- [DIRECTIONS]:
In the material below, find the line with "## Screenshots" and the line with "# web-1-starter", then output those two lines and every line between them, exactly.

- [RECORDS PROVIDED]:
▬▬▬▬▬▬

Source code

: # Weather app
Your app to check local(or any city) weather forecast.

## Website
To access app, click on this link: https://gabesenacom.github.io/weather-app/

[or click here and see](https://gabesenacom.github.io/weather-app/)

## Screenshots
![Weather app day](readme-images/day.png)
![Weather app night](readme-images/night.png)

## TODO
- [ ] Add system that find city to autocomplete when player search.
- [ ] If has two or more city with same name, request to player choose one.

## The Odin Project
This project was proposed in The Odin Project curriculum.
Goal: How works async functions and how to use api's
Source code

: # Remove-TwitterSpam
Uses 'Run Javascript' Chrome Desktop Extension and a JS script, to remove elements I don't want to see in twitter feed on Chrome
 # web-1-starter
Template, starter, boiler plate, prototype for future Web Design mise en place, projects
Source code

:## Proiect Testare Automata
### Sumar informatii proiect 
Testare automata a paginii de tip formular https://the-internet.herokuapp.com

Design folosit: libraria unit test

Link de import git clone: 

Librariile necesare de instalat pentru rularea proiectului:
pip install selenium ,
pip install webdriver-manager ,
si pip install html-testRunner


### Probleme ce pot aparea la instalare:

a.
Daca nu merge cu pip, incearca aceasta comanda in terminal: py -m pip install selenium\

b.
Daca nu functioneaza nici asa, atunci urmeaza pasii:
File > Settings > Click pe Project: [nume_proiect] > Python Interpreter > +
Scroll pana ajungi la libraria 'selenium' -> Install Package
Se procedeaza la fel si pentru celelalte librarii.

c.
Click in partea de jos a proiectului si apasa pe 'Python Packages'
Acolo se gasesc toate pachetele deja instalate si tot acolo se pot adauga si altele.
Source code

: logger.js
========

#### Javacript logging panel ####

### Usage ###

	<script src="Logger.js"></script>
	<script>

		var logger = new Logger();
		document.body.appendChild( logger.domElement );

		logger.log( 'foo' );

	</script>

▬▬▬▬▬▬

- [RESULT OF THIS TASK]:
## Screenshots
![Weather app day](readme-images/day.png)
![Weather app night](readme-images/night.png)

## TODO
- [ ] Add system that find city to autocomplete when player search.
- [ ] If has two or more city with same name, request to player choose one.

## The Odin Project
This project was proposed in The Odin Project curriculum.
Goal: How works async functions and how to use api's
Source code

: # Remove-TwitterSpam
Uses 'Run Javascript' Chrome Desktop Extension and a JS script, to remove elements I don't want to see in twitter feed on Chrome
 # web-1-starter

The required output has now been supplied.